La population carcérale en nette hausse au Maroc
Une société en bonne santé, où il fait bon vivre en liberté, se mesure à la tendance inversement proportionnelle de sa population carcérale. Cette proportion doit être faible et en diminution constante. Ce qui n’est pas notre cas. Le nombre de prisonniers a augmenté durant les cinq dernières années. Cela fait 80 mille actuellement, au lieu des 70.758 en 2012. Cette hausse est sans commune mesure avec notre accroissement démographique, qui se situe en dessous de la barre des 2%. Autrement dit, nous procréons juste ce qu’il faut pour nous reproduire plus un petit chwia.
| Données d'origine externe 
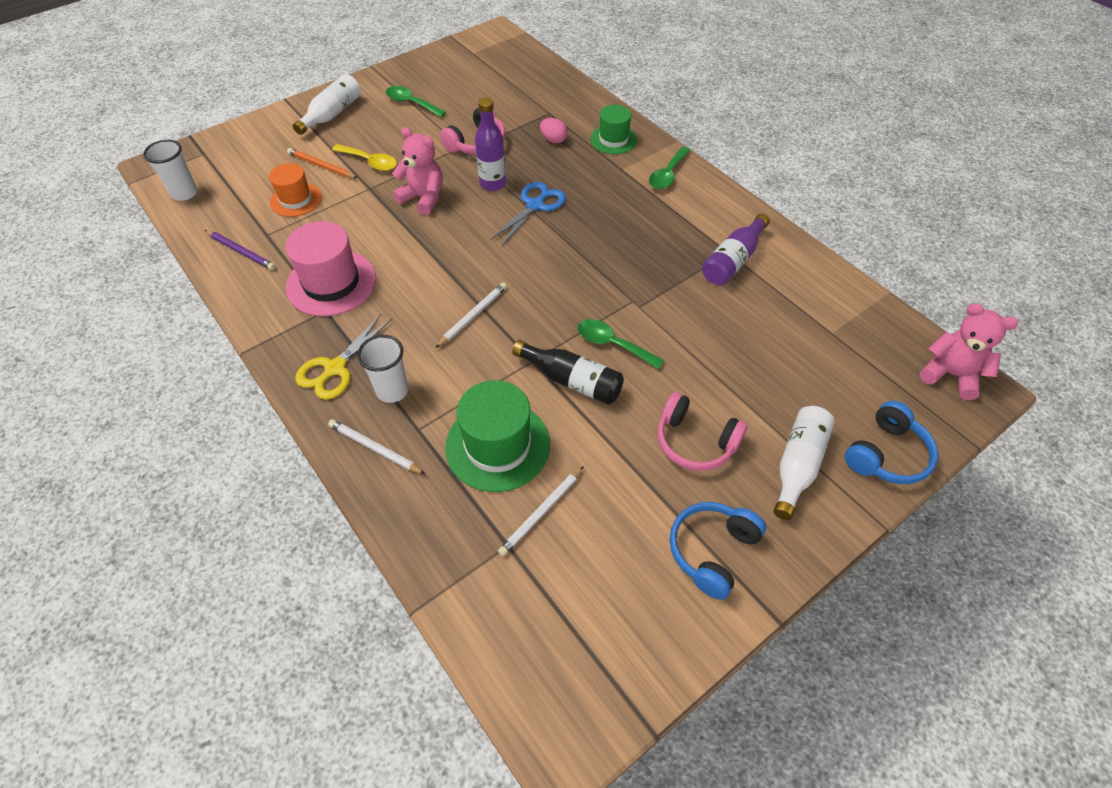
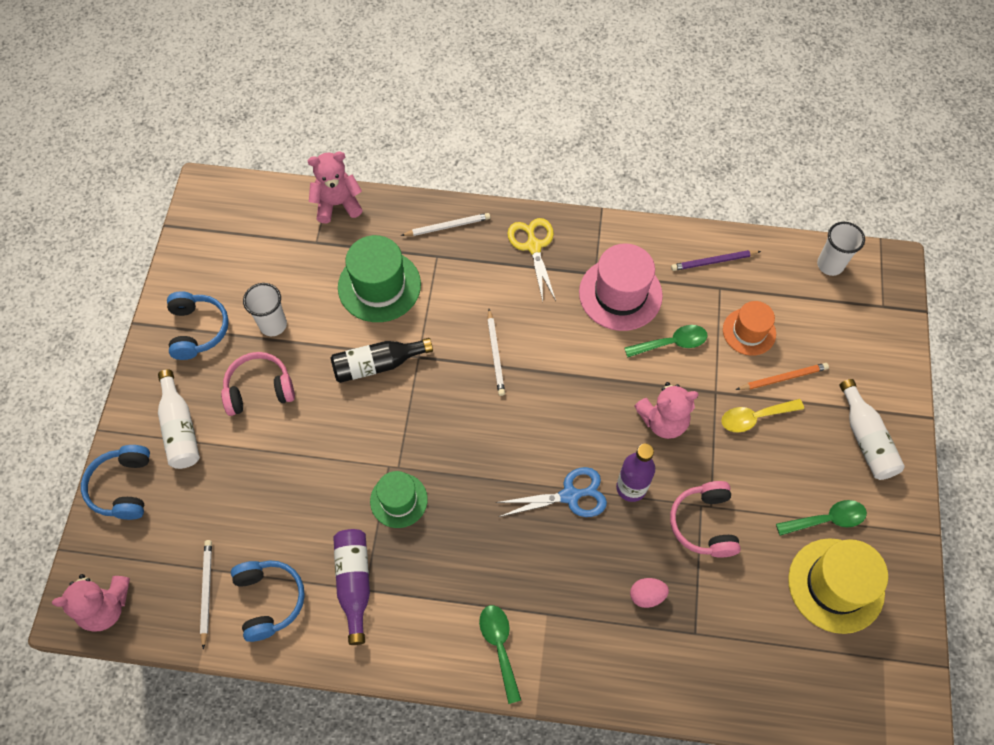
camera: 135 degrees right, 10 degrees up
white cup [357,335,409,403] -> white cup moved to [243,283,287,336]
blue scissors [490,182,566,246] -> blue scissors turned 90 degrees counterclockwise [495,467,607,517]
white pencil [498,466,584,556] -> white pencil moved to [200,540,212,649]
green spoon [578,319,664,369] -> green spoon moved to [624,325,708,357]
green hat [590,105,637,154] -> green hat moved to [370,471,428,528]
none -> blue headphones [231,560,305,642]
none -> pink teddy bear [307,151,363,223]
none -> yellow hat [788,538,888,634]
Par contre, nous envoyons en taule toujours un peu plus.
Cette évolution regrettable a été exposée par le directeur de l’administration pénitentiaire, Mohamed Saleh Tamek, au théâtre Mohammed V, à Rabat, lors d’une célébration de la “journée nationale du prisonnier”. Évidemment, on n’a pas été jusqu’à faire portes ouvertes, mais c’est tout de même une journée tristounette pour un triste constat.
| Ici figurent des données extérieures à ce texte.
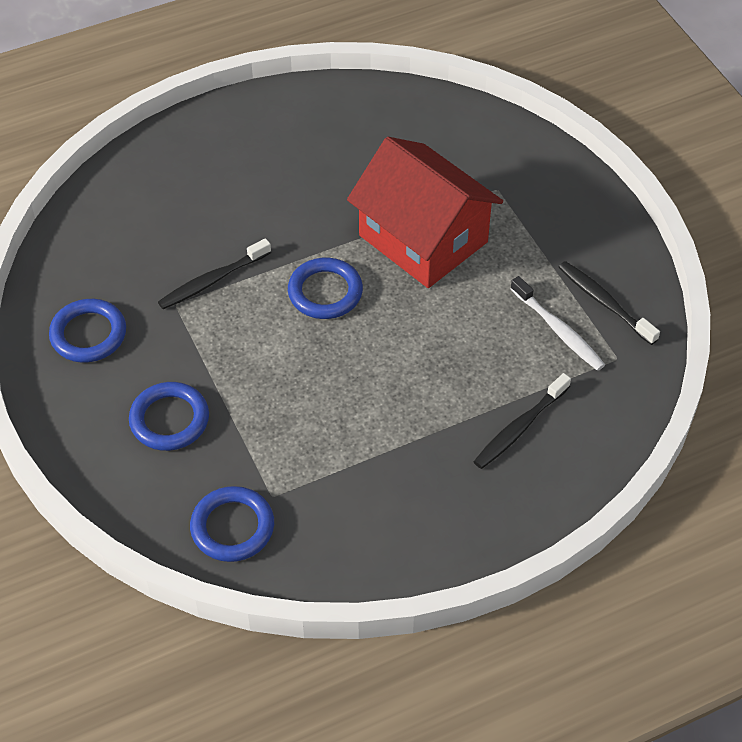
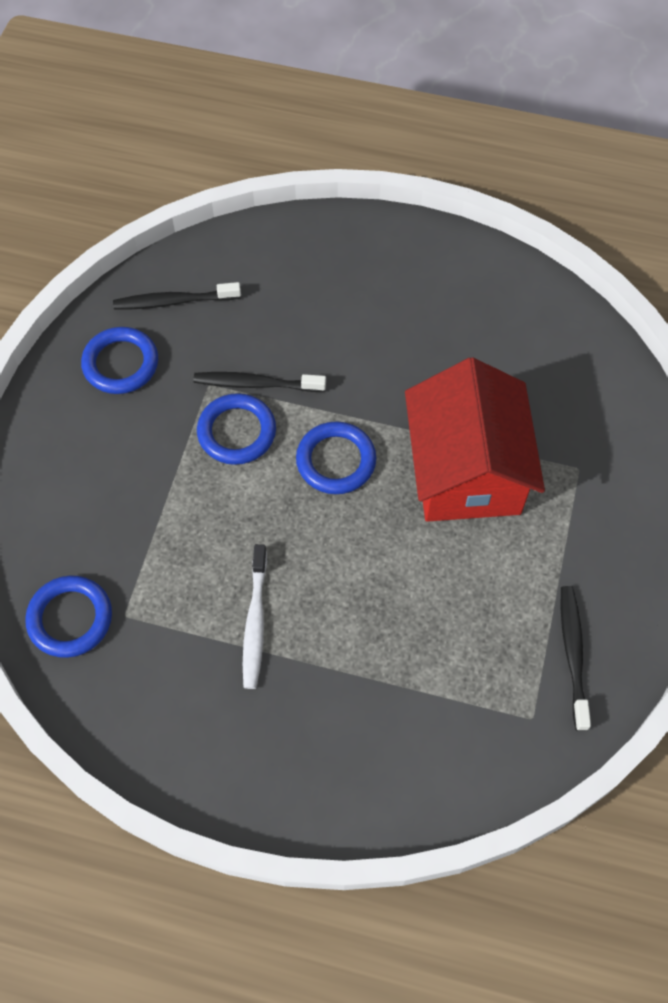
camera: 40 degrees right, 10 degrees up
blue ring [129,382,209,451] -> blue ring moved to [197,393,276,465]
black toothbrush [473,373,571,469] -> black toothbrush moved to [113,282,241,310]
white toothbrush [510,276,605,371] -> white toothbrush moved to [243,544,267,689]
On peut toujours soutenir que même les sociétés les plus économiquement avancées sont malades de leurs prisons surpeuplées, qu’elles ne contrôlent plus. La prison est devenue un lieu de recrutement qui reproduit le motif de l’incarcération.
Une sorte de mondialisation trans-carcérale qui parvient à enjamber les frontières. Cela concerne surtout le terrorisme sous le masque de la religion. Un domaine où l’on nous reconnaît une compétence constamment vérifiée.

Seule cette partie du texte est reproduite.